Aine: We are not really avid gardeners. It’s happenstance. We try things. If a plant doesn’t work, we move it somewhere else. Then we try something else. I enjoy it and it’s never felt like a chore because it’s just happened. I move things around and there’s a space, and I think, ‘I’ll put in some herbs there’. Cherry tomatoes self seed from the compost, and I allow them to grow – I haven’t had much success with other types of tomatoes. I do think about composition, I find something, and I stick it in for a bit of colour. A weed is only a weed in the wrong place.

 

Barry: I do know something about gardening, but I’m not the one who actually does it. I’m more of a supervisory role. It’sAine who does most of the work. I know how to grow vegetables, but we don’t have a lot of room here. So we couldn’t grow potatoes, for example, unless we dug up the lawn. We did attempt to grow beans once. Proper green beans! We grew seven.

Aine: Yes, we calculated that we spent $81 and got seven beans, half a portion. So it wasn’t very practical. But we have raspberries now, and lemongrass and plenty of other herbs. Spring onions, for example, we just cut the top off and plant them. We have a compost system, with two bins. And our garden has changed as we have learnt more. The garden is full of nasturtiums, for example. Fifteen years ago we would have said ‘we’ve got flowers all through the back’, but now we have ‘salad ingredients’. They just find the right place to grow. And you can actually pickle the seed pods like capers.

Barry: Many of our plants seem to just know where to grow. Growing up, in Devon in England, gardening was about vegetables to sustain the family, so it was serious business. We never bought vegetables. My father was a gardener. He worked for the local land owners, that was his job. My forays into gardening are driven by nostalgia and memory. So I remember the tomatoes that my father used to produce and I try growing tomatoes. But there’s a lot I’ve never attempted to do here so I am not sure whether everything we had, like peas, would grow the same way. From looking at other gardens in Haberfield, where people do have success growing lots of vegetables, I think those traditions can translate quite well.

Aine: My mother was a gardener. We were laughing recently because we were at the botanic gardens with the boys and it prompted a memory – because mum would have me on lookout while she took a little snippet of something to propagate. And when my son was little, there used to be a guava tree at the school, and the teacher was looking out the class window and said ‘There’s Liam’s mum leaping for guavas’. Well I was going to make guava jelly. I suppose for both of us, it’s nostalgia that drives our gardening efforts. Mum had roses, flowers, ornamental shrubs more than vegetables.

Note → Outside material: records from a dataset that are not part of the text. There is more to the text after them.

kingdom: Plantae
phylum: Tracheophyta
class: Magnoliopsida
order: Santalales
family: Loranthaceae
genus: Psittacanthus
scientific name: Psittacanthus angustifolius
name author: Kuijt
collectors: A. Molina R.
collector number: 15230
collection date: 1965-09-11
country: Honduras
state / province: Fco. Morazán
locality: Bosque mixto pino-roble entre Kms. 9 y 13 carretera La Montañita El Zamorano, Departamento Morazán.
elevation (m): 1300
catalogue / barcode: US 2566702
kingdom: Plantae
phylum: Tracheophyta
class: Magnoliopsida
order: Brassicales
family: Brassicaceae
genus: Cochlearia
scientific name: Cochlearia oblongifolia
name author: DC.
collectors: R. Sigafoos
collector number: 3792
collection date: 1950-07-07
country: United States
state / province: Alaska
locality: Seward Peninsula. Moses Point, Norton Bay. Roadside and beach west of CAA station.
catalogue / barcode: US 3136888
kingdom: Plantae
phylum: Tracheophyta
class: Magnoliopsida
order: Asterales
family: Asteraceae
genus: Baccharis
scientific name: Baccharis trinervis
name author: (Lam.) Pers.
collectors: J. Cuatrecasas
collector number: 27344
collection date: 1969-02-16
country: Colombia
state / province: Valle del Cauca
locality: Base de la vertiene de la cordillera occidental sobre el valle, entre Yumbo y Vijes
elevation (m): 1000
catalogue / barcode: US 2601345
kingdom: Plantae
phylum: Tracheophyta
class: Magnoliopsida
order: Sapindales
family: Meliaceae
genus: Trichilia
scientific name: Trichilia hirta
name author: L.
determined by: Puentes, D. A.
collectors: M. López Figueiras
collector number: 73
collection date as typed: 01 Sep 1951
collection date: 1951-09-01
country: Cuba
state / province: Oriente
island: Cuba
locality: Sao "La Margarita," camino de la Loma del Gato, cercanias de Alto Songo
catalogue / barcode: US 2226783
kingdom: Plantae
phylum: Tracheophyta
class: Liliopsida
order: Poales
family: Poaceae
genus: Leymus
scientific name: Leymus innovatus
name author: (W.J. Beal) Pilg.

Aine: Some plants need a little more looking after than others. We have lots of citrus trees in pots. We just make sure they get lots of water in the hot weather, and we feed them with citrus food three or four times a year or definitely just before they’re due to flower. And we move them around the garden, between the front and the back. We were successful with citrus, so we just kept adding more trees.

Barry: We don’t have success with everything. We’ve never had success with pumpkins: we got flowers but no fruit. I know you can eat the flowers, because I’ve seen them in little packs down at Frank’s Fruit and Vegetable shop. It’s the same with the avocado tree. We grew it from an avocado pip nearly 40 years ago and we’ve only ever had about three avocados on it. But it is a beautiful tree.

Aine: Quite often we will google something ‘how to propagate ficus’ or something like that. I’m always propagating from cuttings. If we prune something, we try to grow more of it. We even managed to propagate azaleas. Geraniums, of course can grow from cuttings, and umbrella trees. Sometimes I will be out somewhere and I’ll admire a plant, and they will say ‘Help yourself.’ We have rosemary at the front that we have growing. I wish people would just take that. There’s bushes of the stuff. Why would anybody buy a bunch of rosemary for one lamb roast? It’s silly, isn’t it?

Barry: We have little oak trees that just grew from acorns I picked up in Canberra.

Aine: Our neighbour at the back is Italian and has a lovely mango tree. The chicory came under the fence, from her garden, but we let it runaway and it’s lovely.

Aine: We have been in this house a long time. Our two boys, who are now grown men, grew up here. We are now members of the Haberfield Association. The debate used to be about whether or not aesthetic changes were in the spirit of the early twentieth century, but people aren’t living in the early twentieth century anymore.

Barry: There are bigger threats to worry about, like WestConnex. That has puts things in perspective, there’s no doubt. A lot of people still have no idea what’s happening politically.